ADL calls for resolution against antisemitism after Ilhan Omar's comments

The organization called on the U.S. House of Representatives to table a resolution condemning antisemitism.

Ilhan Omar (photo credit: REUTERS)
Ilhan Omar
(photo credit: REUTERS)
CEO and national director of the Anti-Defamation League Jonathan Greenblatt has called on Speaker of the House of Representatives Nancy Pelosi to table a resolution in Congress condemning antisemitism, in light of repeated antisemitic comments by Rep. Ilhan Omar.
Omar said last week during a town hall event that “I want to talk about the political influence in this country that says it is okay to push for allegiance to a foreign country,” in reference to the pro-Israel lobby in Washington.

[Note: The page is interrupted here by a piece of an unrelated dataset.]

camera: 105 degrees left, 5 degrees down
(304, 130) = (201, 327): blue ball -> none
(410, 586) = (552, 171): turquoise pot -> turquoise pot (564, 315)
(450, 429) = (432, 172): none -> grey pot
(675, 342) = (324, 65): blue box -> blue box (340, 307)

Called to retract the comment by a fellow Democratic congresswoman, Omar tweeted “I should not be expected to have allegiance/pledge support to a foreign country in order to serve my country in Congress or serve on committee.”
Writing to Pelosi on Monday, Greenblatt said that “Accusing Jews of having allegiance to a foreign government has long been a vile antisemitic slur that has been used to harass, marginalize, and persecute the Jewish people for centuries.”

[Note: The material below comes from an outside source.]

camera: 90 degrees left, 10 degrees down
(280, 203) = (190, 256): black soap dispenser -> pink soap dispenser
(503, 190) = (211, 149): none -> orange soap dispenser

He also noted that reported incidents of antisemitism in the US have risen dramatically in recent years, and pointed to the recent spate of physical assaults against Jews in New York, as well as the Pittsburgh massacre of 11 Jewish men and women last year, as worrying signs of the resurgence of antisemitism as a severe societal ill.
“In light of these additional antisemitic statements by Rep. Omar, we ask that you give the entire Congress an opportunity, through a House resolution, to voice its rejection of her latest slur and make clear that no matter what may divide the 435 members of the House of Representatives, they are united in condemning antisemitism.”
“The entire Congress should commit itself to living up to the pledge that George Washington made to the Jewish community of Newport, RI when he wrote that our country will be one ‘which gives to bigotry no sanction, to persecution no assistance,’” wrote Greenblatt.